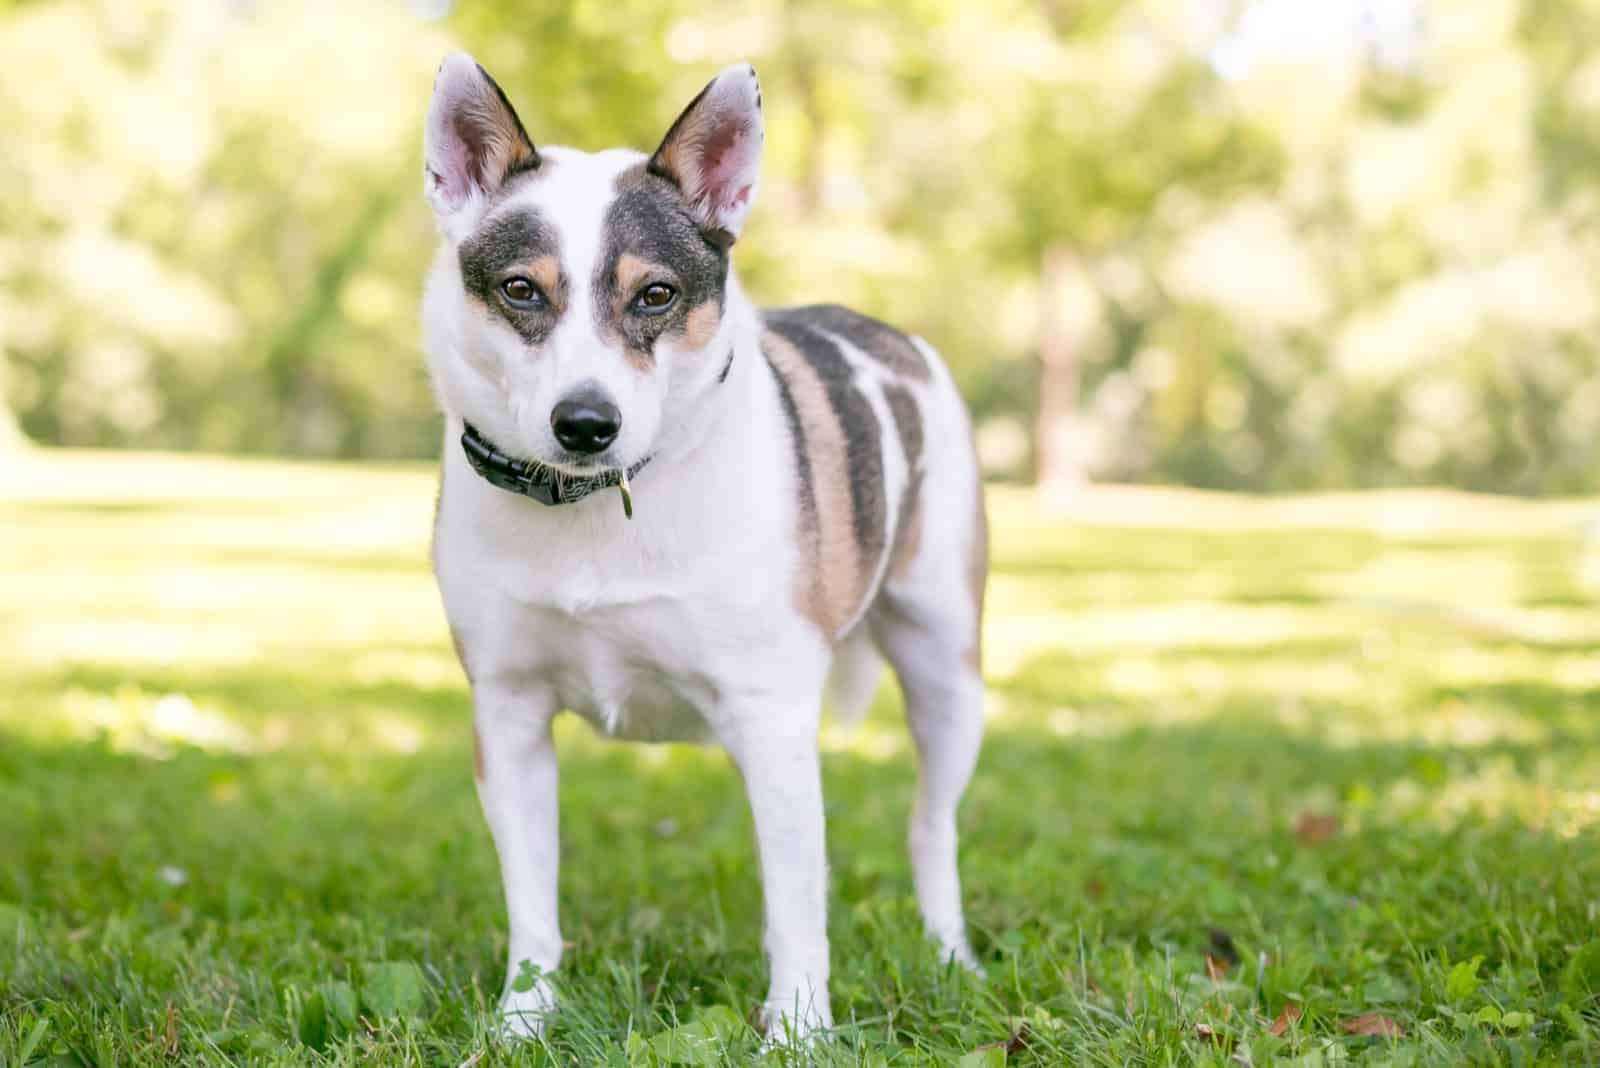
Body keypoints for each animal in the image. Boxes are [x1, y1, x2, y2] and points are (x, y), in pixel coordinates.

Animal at [419, 51, 979, 1042]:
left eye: (656, 294)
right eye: (522, 289)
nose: (586, 423)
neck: (599, 502)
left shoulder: (771, 716)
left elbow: (795, 907)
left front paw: (798, 1033)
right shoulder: (508, 715)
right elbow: (532, 903)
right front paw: (524, 1020)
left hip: (948, 672)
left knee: (929, 827)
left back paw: (950, 954)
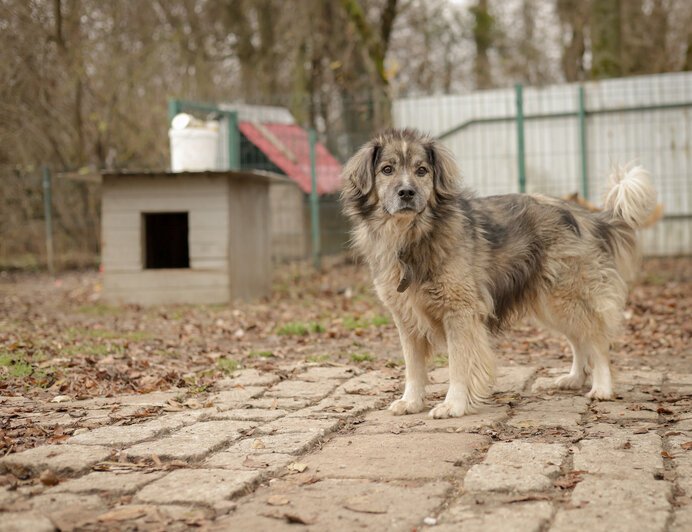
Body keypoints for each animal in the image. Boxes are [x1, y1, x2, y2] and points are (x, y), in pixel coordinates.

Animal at [344, 129, 656, 420]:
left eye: (422, 171)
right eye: (387, 169)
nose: (407, 193)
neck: (412, 236)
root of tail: (587, 216)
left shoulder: (460, 312)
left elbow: (458, 365)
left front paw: (453, 405)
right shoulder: (405, 317)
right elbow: (413, 367)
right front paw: (411, 401)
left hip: (566, 296)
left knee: (596, 339)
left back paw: (602, 387)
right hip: (550, 304)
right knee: (579, 339)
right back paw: (574, 378)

------------------------------

PROBLEM DETAILS:
Look through the entries and find each line that has the string "front". Copy those lines.

WRITTEN REPLY:
left front paw: (798, 1033)
right front paw: (524, 1020)
left front paw: (453, 405)
right front paw: (411, 401)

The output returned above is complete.